## Короткая задача A
Куда, согласно отрывку, молодой еврейский журналист уговаривал С. Дубнова уехать из Риги?

#####

Жизнь и творчество С М Дубнова - София Дубнова-Эрлих
Шрифт:
Интервал:
Закладка:
Цикл "Inter Arma" должен был состоять по первоначальному замыслу из десяти глав. Он предназначался главным образом для нееврейского читателя; автор предложил своему переводчику Д. Мовшовичу передать статью в редакцию "Daily Cronicle". К работе над дальнейшими главами он решил приступить после выхода в свет третьего тома мемуаров. Он погружен был в чтение корректур, когда в занесенном снегами доме появился неожиданный гость с Запада. Молодой еврейский журналист, принесший с собой дыхание объятой военным пожаром Европы, пытался убедить писателя уехать из стратегически ненадежной Риги в недалекий Стокгольм, столицу мирной, благоустроенной страны, твердо блюдущей традиции нейтральности. С. Дубнов решительно отверг это предложение. Он объяснил гостю, что в свое время покинул Россию ради того, чтобы довести до конца свой главный труд. Труд этот теперь завершен, а преклонный возраст не располагает к путешествиям. И самое главное: в тяжелое время еврейский писатель должен оставаться в среде своих братьев и делить их судьбу.

#####

## Короткая задача B
Перепишите без изменений строки листинга, начиная со строки с "RPU: 9:47 -> 4:47" и до самого конца листинга включительно. Картинки в ответ не включайте.

## Записи датасета
#####

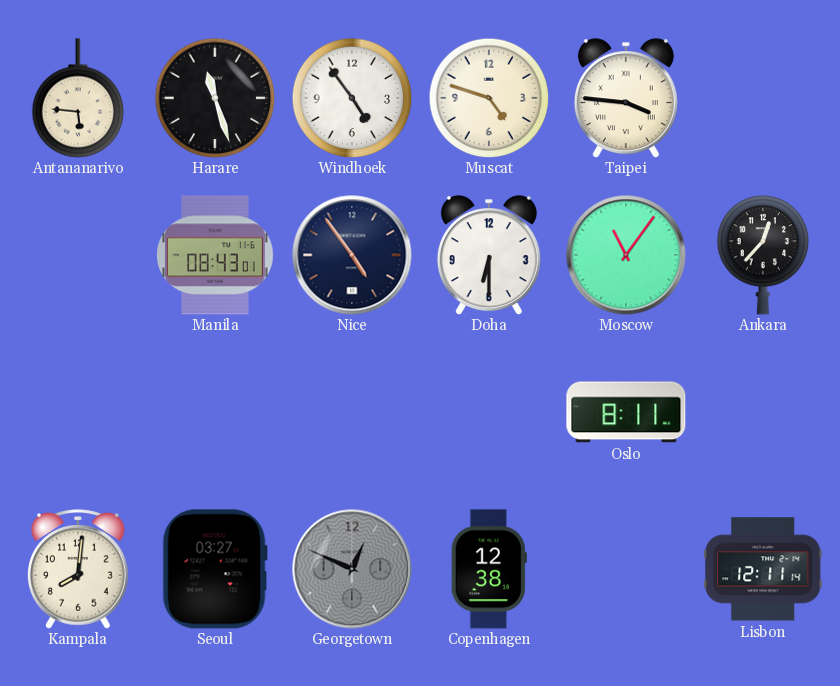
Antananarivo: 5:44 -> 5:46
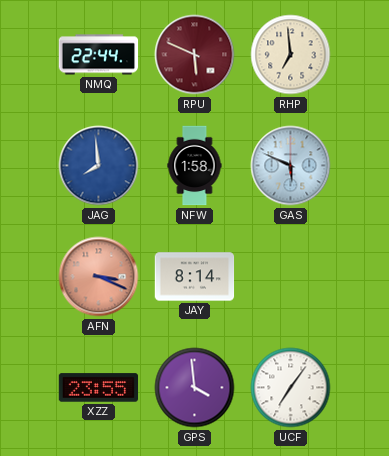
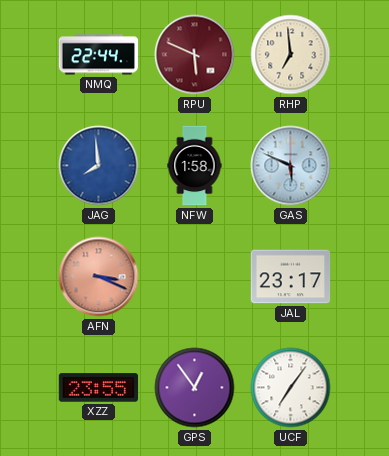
JAY: 8:14 -> none
JAL: none -> 23:17
GPS: 3:59 -> 12:54
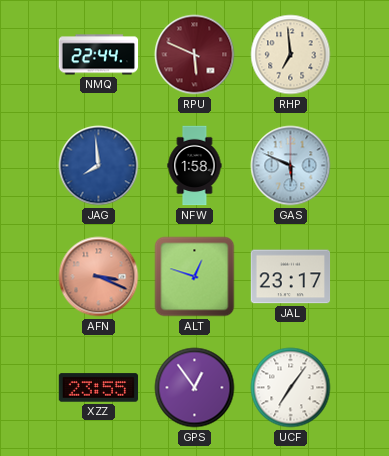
ALT: none -> 12:48
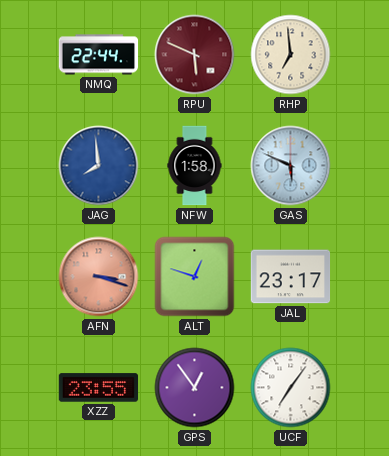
AFN: 3:19 -> 3:18
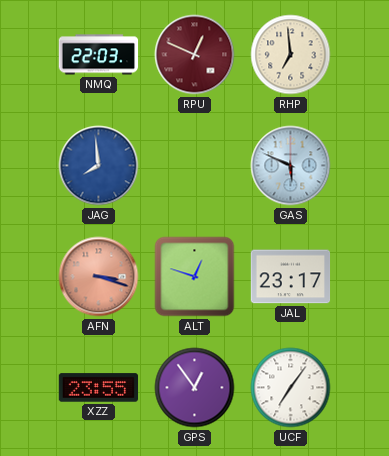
NMQ: 22:44 -> 22:03
RPU: 5:49 -> 12:49
NFW: 1:58 -> none
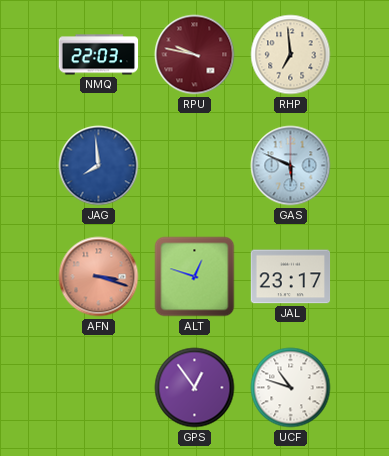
RPU: 12:49 -> 9:47
XZZ: 23:55 -> none
UCF: 7:06 -> 10:48
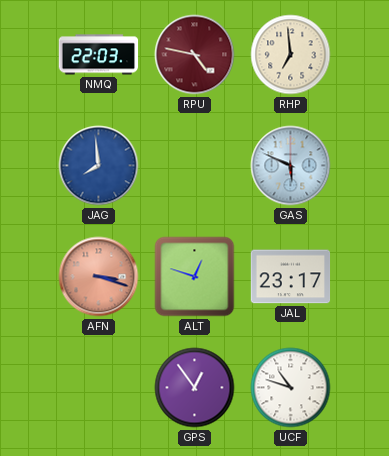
RPU: 9:47 -> 4:47
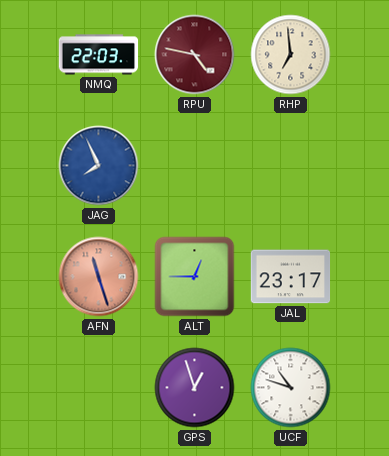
JAG: 7:59 -> 7:56
GAS: 5:49 -> none
AFN: 3:18 -> 11:27
ALT: 12:48 -> 12:45
GPS: 12:54 -> 12:57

#####

## Полный ответ A
В Стокгольм.

## Полный ответ B
RPU: 9:47 -> 4:47
JAG: 7:59 -> 7:56
GAS: 5:49 -> none
AFN: 3:18 -> 11:27
ALT: 12:48 -> 12:45
GPS: 12:54 -> 12:57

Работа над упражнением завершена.